Ace is a great embeddable code editor which provides a ton of themes and language modes to work with. However, writing new modes or syntax validators is not always easy. Especially since in most cases, you end up writing one parser for the front-end (data entry) and then another for the back-end (data processing). To get rid of this duplicity, we want to use the same language for both front-end and back-end: Kotlin.
Due to various design decisions made by Ace and Kotlin teams, this isn't always as easy as it could be. This library takes away the pain of working with Ace editor inside Kotlin by exposing Ace's API as standard Kotlin classes.
The library supports two contexts: web and worker. Web is the standard Ace environment while worker provides a reduced set of features for syntax validation web-workers. Furthermore, there is a common module for shared classes and declarations and a loader module which allows importing the Ace classes when using webpack.

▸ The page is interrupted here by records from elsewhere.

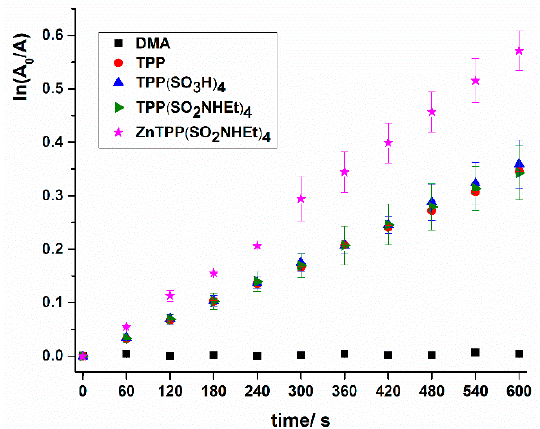
Figure 3. Photo-oxidation of DMA, in DMF, photosensitized by TPP (used as reference), TPP(SO 3 H) 4 , TPP(SO 2 NHEt) 4 , and ZnTPP(SO 2 NHEt) 4 during 600 s at 420 nm ± 5 nm. The symbols may be overlapped. DMA (black squares) is a solution of DMA irradiated without the addition of any PS in order to assure that no photodegradation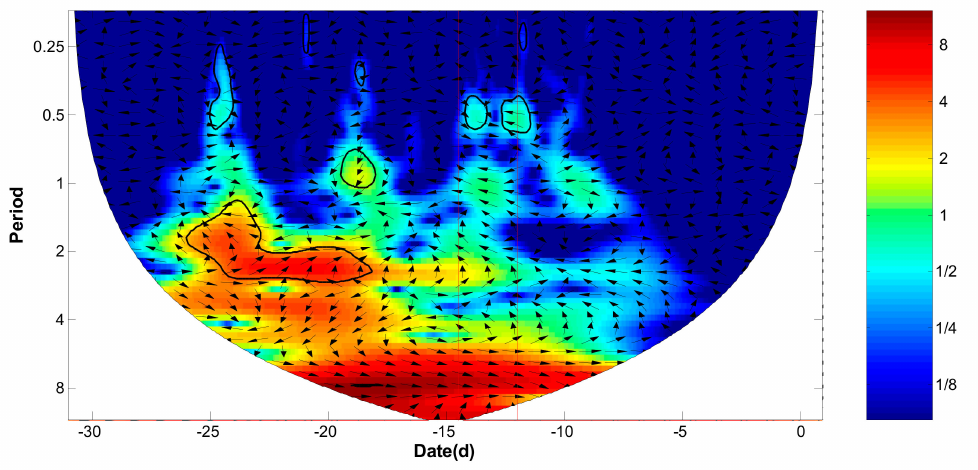
Figure 10. Cross-wavelet spectrum on correlation for ∆ TEC and Vsw, where the interval in red vertical lines represents period-1.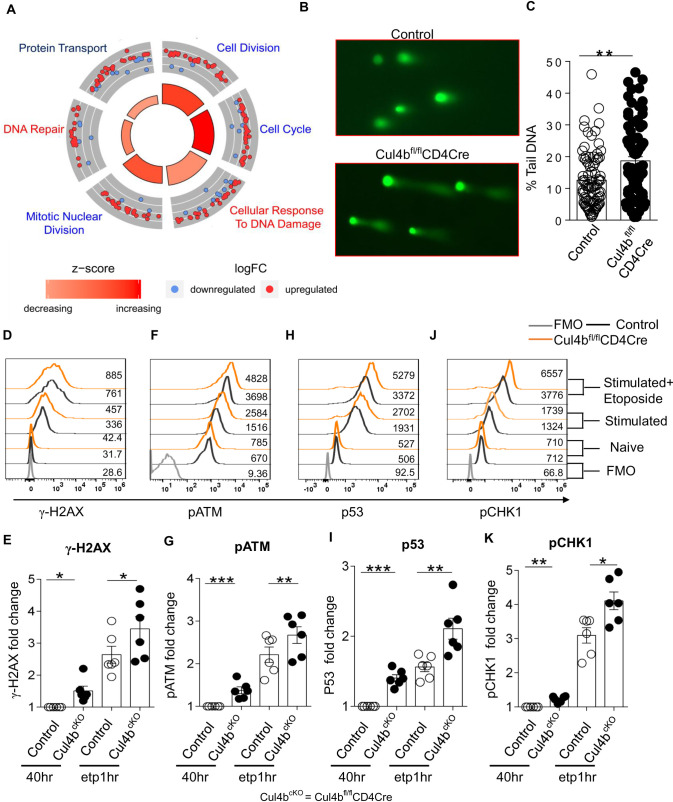
Cul4b regulates DNA damage response of activated CD4+ T cells.(A) Cul4b-deleted (Cul4bfl/fl-CD4Cre) and control (Cul4bfl/fl) CD4+ T cells were cultured for 3 days and then rested in IL-2 for 2 days. After resting, these cells were restimulated for 4 h with anti-CD3/CD28 mAbs (5 μg/ml). Proteins were quantified by iBAQ intensities values and were compared between control and Cul4b-deleted CD4+ T cells to generate fold changes. Ontological analysis of the 517 proteins, which showed significant changes in relative abundance between Cul4bfl/fl-CD4Cre and control (Cul4bfl/fl) CD4+ T cells, is represented. The circular plot depicts the enriched functional networks of proteins. The outer circle is a scatter plot for each biological term of the logFC of the enriched proteins. Within each network, a protein is depicted as a dot, red for up-regulated and blue for down-regulated. The size of the inner trapezoids corresponds to the adjusted P value, and the color indicates the z-score as calculated by GOplot algorithm. (B) Detection of DNA damage in ETP-treated activated T cells via comet assay. CD4+ T cells were stimulated with anti-CD3/CD28 mAb; on day 2, cells were treated with ETP (10 μM) for 1 h. (C) The percent tail DNA was calculated using OpenComet software (**P < 0.01, by Student t test). (D–K) The expression of γ-H2AX, pATM, P53, and pCHK1 was analyzed by flow cytometry. The CD4+ T cells were stimulated with anti-CD3/CD28 mAb for 40 h; after 40 h, cells were either treated with ETP (10 μM) for 1 h or left as such. The expression in unstimulated control and Cul4bfl/fl-CD4Cre, 40 h stimulated control and Cul4bfl/fl-CD4Cre, and ETP-treated control and Cul4bfl/fl-CD4Cre CD4+ T cells is shown. The FMO controls were used to determine positivity. The fold change in fluorescence was calculated by dividing the fluorescence intensity with that of control (40 h stimulated). Bar graph shows the fold change in median fluorescence intensity, n = 6. (*P < 0.05, **P < 0.01, by Student t test). For numerical raw data, please see S6 Data. For supporting dataset, please see S1 Table. Cul4b, Cullin-4b; ETP, etoposide; FMO, fluorescence minus one; iBAQ, intensity-based absolute quantification; IL-2, interleukin 2; mAbs, monoclonal antibodies.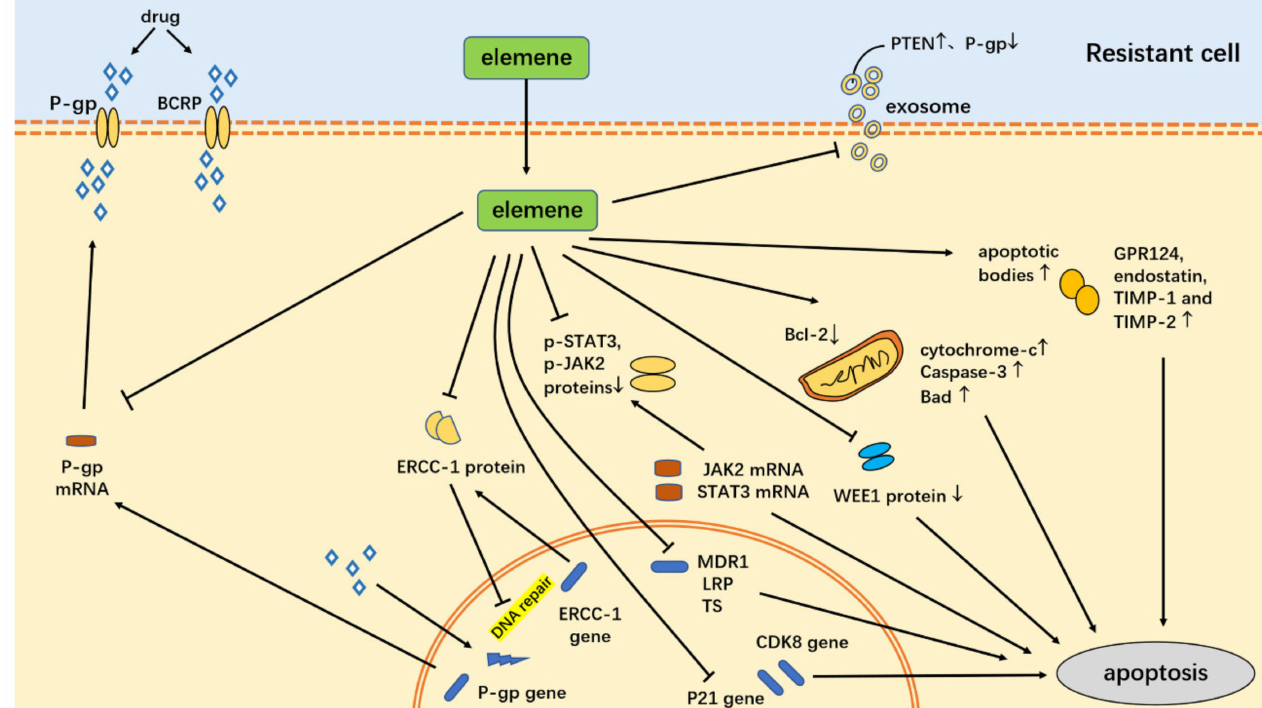
Figure 6. Pathways of elemene reversing drug resistance through the apoptotic pathway. The symble ↑ indicates upregulated expression. The symble ↓ indicates downregulated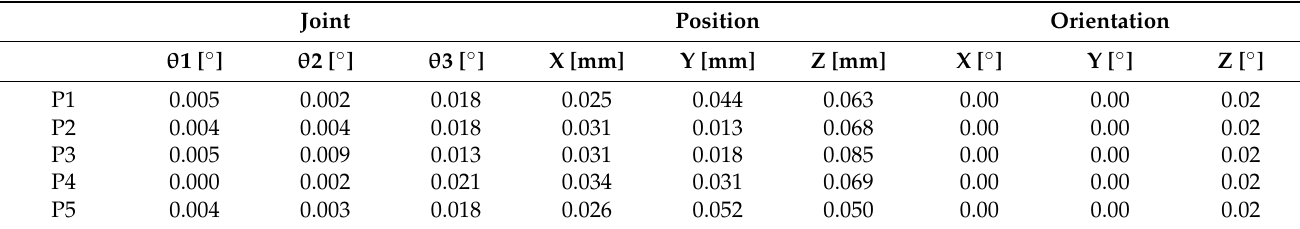
Table 5 represents the deviation of joint angle, position, and orientation from the desired position during the test. Table 5. Standard deviation of joint angle, position, and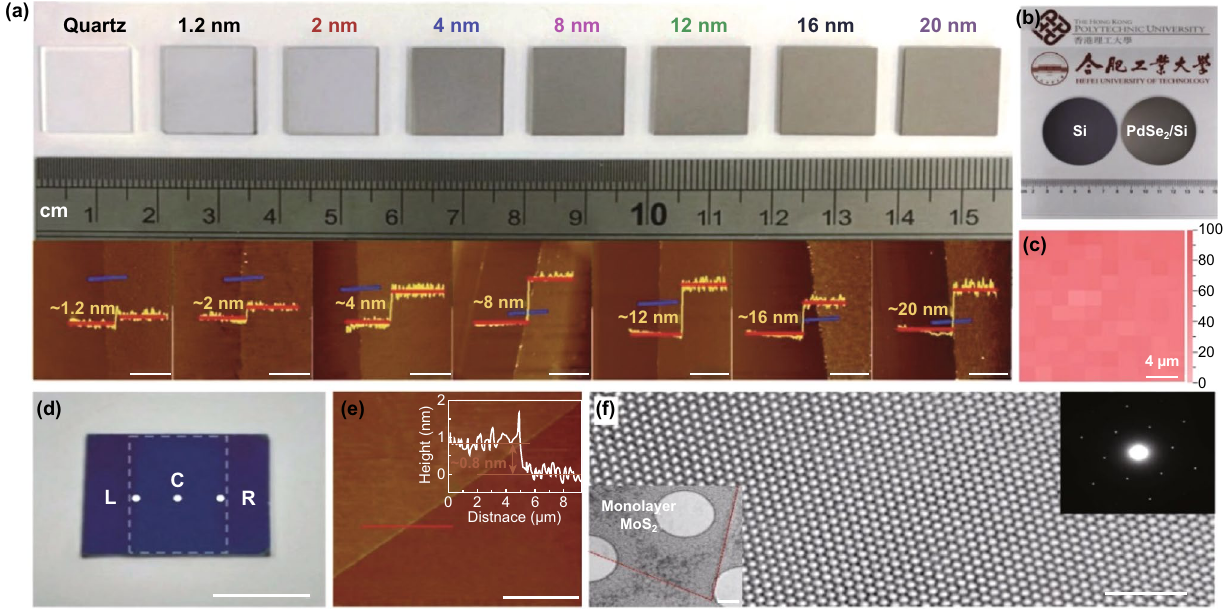
Fig. 2 Large-area CVD synthesised TMDCs. a Optical images of CVD synthesised PdSe 2 (top) and corresponding AFM height profiles (bot- tom) showing the obtained tuned thicknesses. b Optical image of a 2D PdSe 2 wafer-sized synthesised product with a plain Si substrate. c Raman intensity mapping of a 20 × 20 µm 2 area indicating good film uniformity. Adapted with permission from Ref. [28]. Copyright 2019, Wiley. d Optical image of a CVD grown MoS 2 grown from oxide precursor from an engineered configuration. e AFM image and the inset thickness profile corresponds to a MoS 2 monolayer. f High-resolution transmission electron microscope (HRTEM) image from left inset showing highly quality crystal. The right inset shows the selected area diffraction pattern. Adapted with permission from Ref. [25]. Copyright 2017, Wiley. Scale bars are 2 µm ( a bottom), 1 cm ( d ), 10 µm ( e ), 2 nm ( f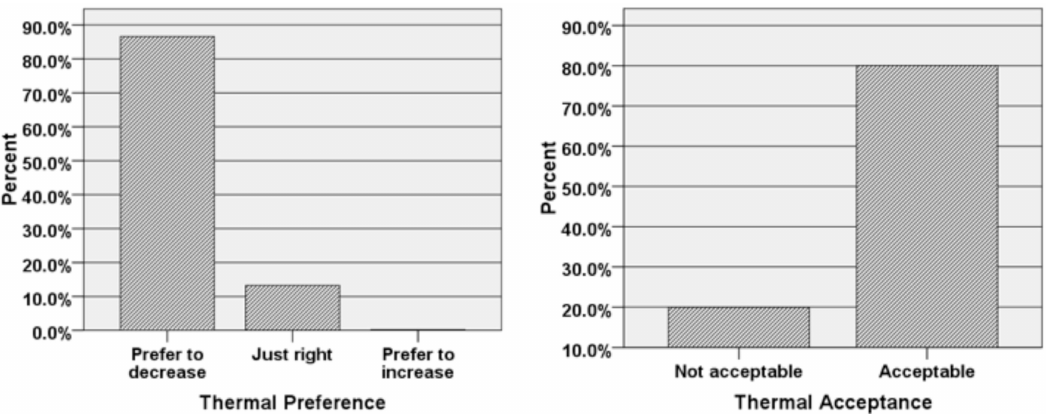
Figure 6. Respondents’ thermal preference ( left ) and thermal acceptance ( right ).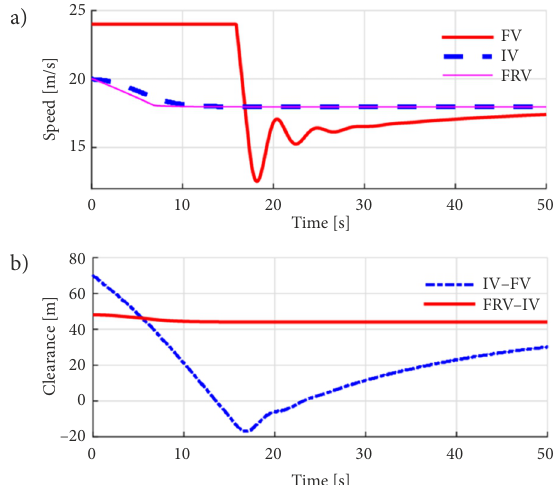
Figure 9. Vehicle speeds and clearances between vehicles (source: created by the authors): a – speeds of vehicles; b – clearances between vehicles; FV – following vehicle; IV – intelligent vehicle;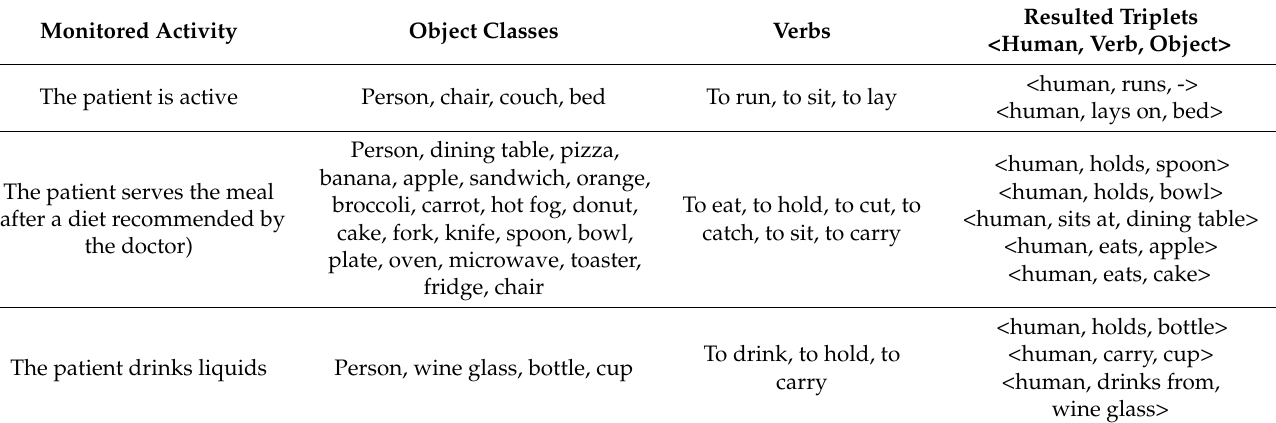
Table 3. Monitoring scenarios for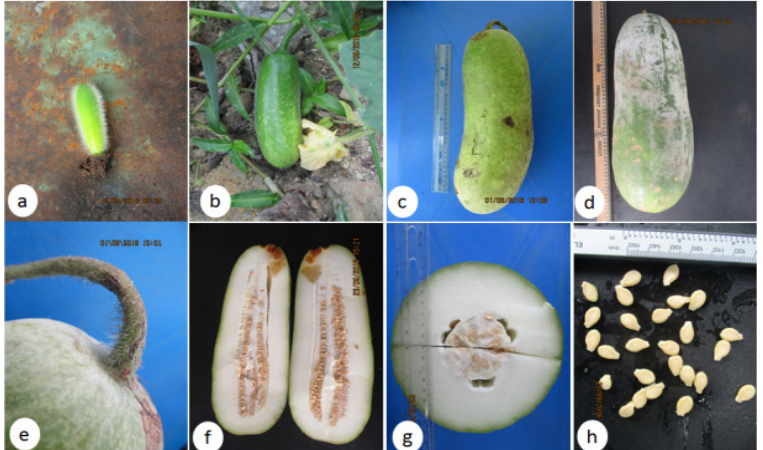
Fig. 2. Fruits and seeds of B. hispida : a – c. young/immature fruits, d. mature fruit, e. hairy fruit-stalk, f. longitudinal view of the fruit, g. transvers view of the fruit, and h. Table 1. Epidermal characteristics of leaf, male and female flowers of B. hispida Epidermal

Finally, there is a demo worker and demo web module which illustrate the intended usage. The demo provides a very simple custom highlighter and validator which allow you to enter arbitrary arithmetic expression (numbers, +, -, /, *, parenthesis) and check that the parenthesis are correctly nested and closed. You can try the demo here.
The library is designed to work with the Kotlin frontend plugin as demonstrated in the demo module. If you don't want to use the frontend plugin, you can still use the library with plain old webpack.
Unfortunately, in order to properly load all Ace classes into the Kotlin context, a custom loader has to be used. When using webpack, this is facilitated by the provided loader. If not using webpack, you will have to declare these modules in some other way. In case of problems, feel free to create a new issue.
To start working with the web context in a gradle project, you simply have to add Jitpack into your list of repositories and include the dependency:
repositories {
...
maven { url 'https://jitpack.io' }
}
dependencies {
...
implementation 'com.github.daemontus.kotlin-ace-wrapper:kotlin-ace-web:1.3.36'
}
// If you are using the frontend plugin, inlude also the NPM dependency:
kotlinFrontend {
npm {
dependency("kotlin-ace-web", "1.3.36")
}
}
Then, you can start using Ace in your Kotlin code just as you would in JS:
val editor = Ace.edit("editor")
val mode = MyCustomMode(editor)
editor.getSession().setMode(mode)
For web workers, the process is a little more complicated (the web worker has to be created as a separate module, because the contexts can't mix). For full description, head to the custom web worker tutorial.
To see how to use the wrapper efficiently, please refer to some of the following tutorials:
Currently, the wrapper exposes most methods documented in the Ace API reference and also some undocumented APIs which are necessary for extending Ace's basic functionality. However, there is no comprehensive documentation for the wrapper itself. It would be awesome to have a more detailed documentation in the future. However, this is just a small sideproject, so I mainly maintain and test the features I actually need and the documentation focuses mainly on tutorials. If you find some inconsistency with the actual Ace API or some missing features, feel free to send a pull request or create an issue. Ideally, please provide a use case for testing this problem too.
The version numbers always match the used version of Ace suffixed with a patch version of the library. So a version 1.3.36
uses Ace 1.3.3
and it is the 6th patch version. While this is not ideal, for now, it seems to be the best solution which also correctly works with the semantic versioning used by npm.